Description of the task: Write out the records below again with each "series" swapped for "line" and every other word left as it is. Leave the pictures out of your answer.

Stored entries:
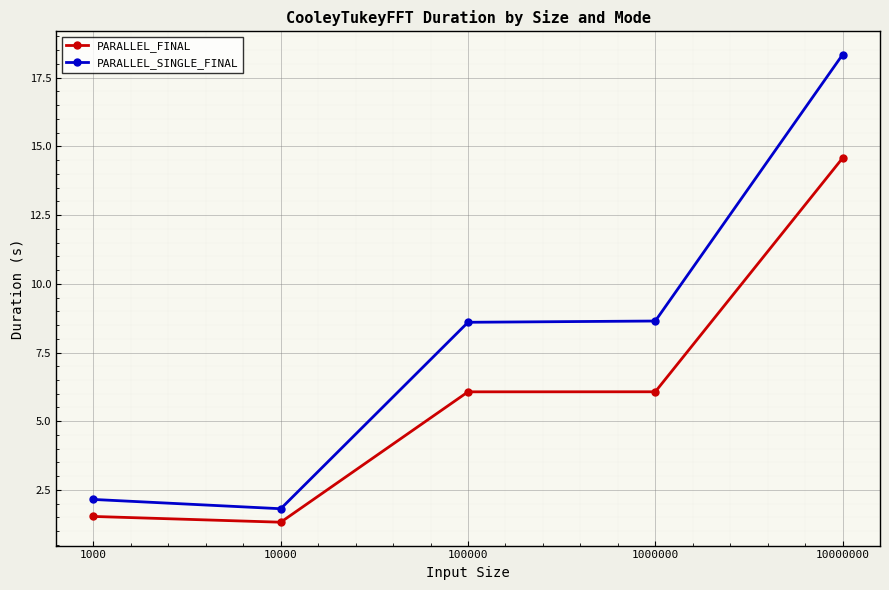

Which series has the widest spread of values?

PARALLEL_SINGLE_FINAL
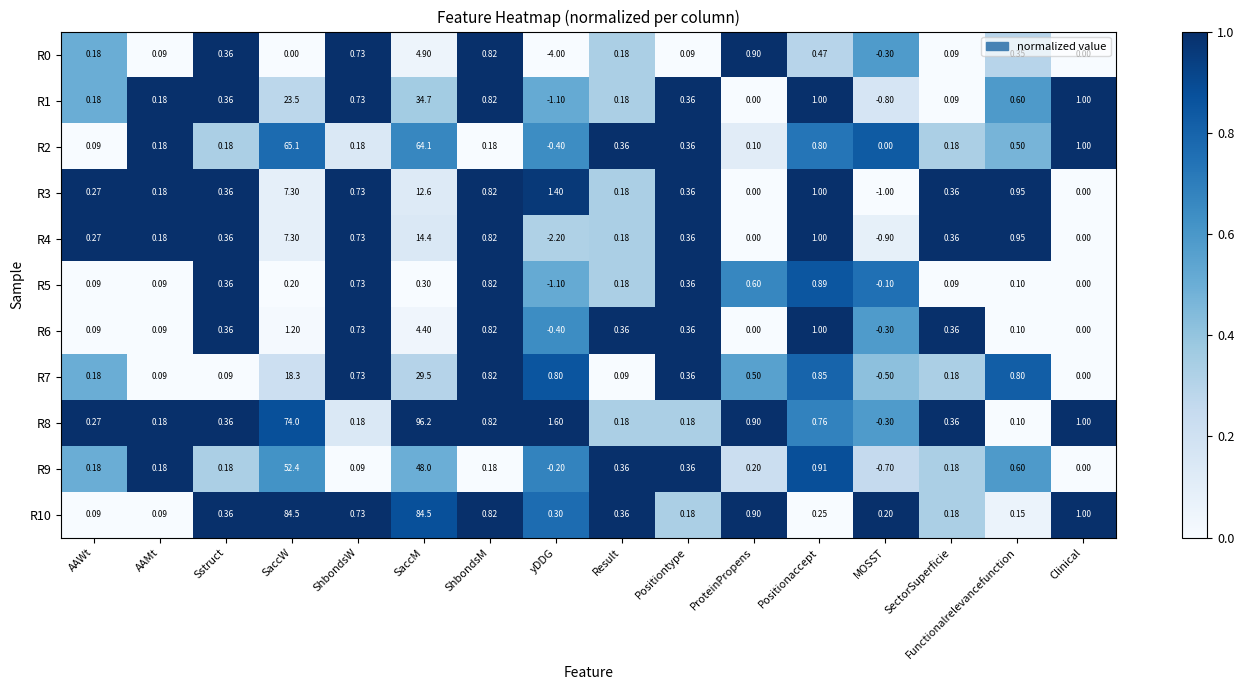

Where does the R7 series first go above 0?

AAWt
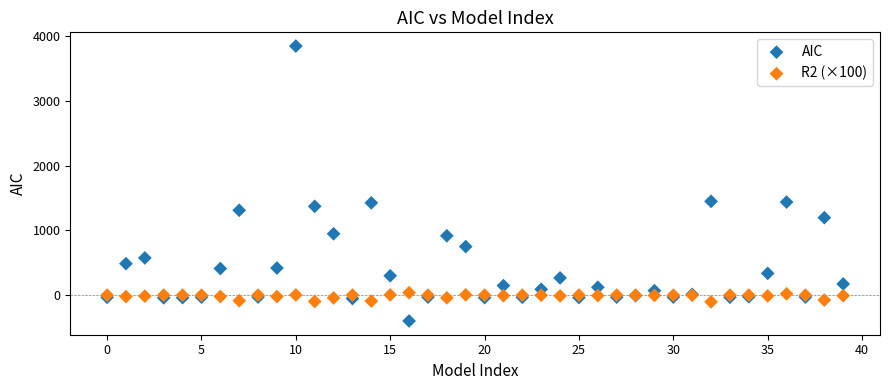

Which series has the widest spread of Y values?

AIC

Your response:
Which line has the widest spread of values?

PARALLEL_SINGLE_FINAL

Where does the R7 line first go above 0?

AAWt

Which line has the widest spread of Y values?

AIC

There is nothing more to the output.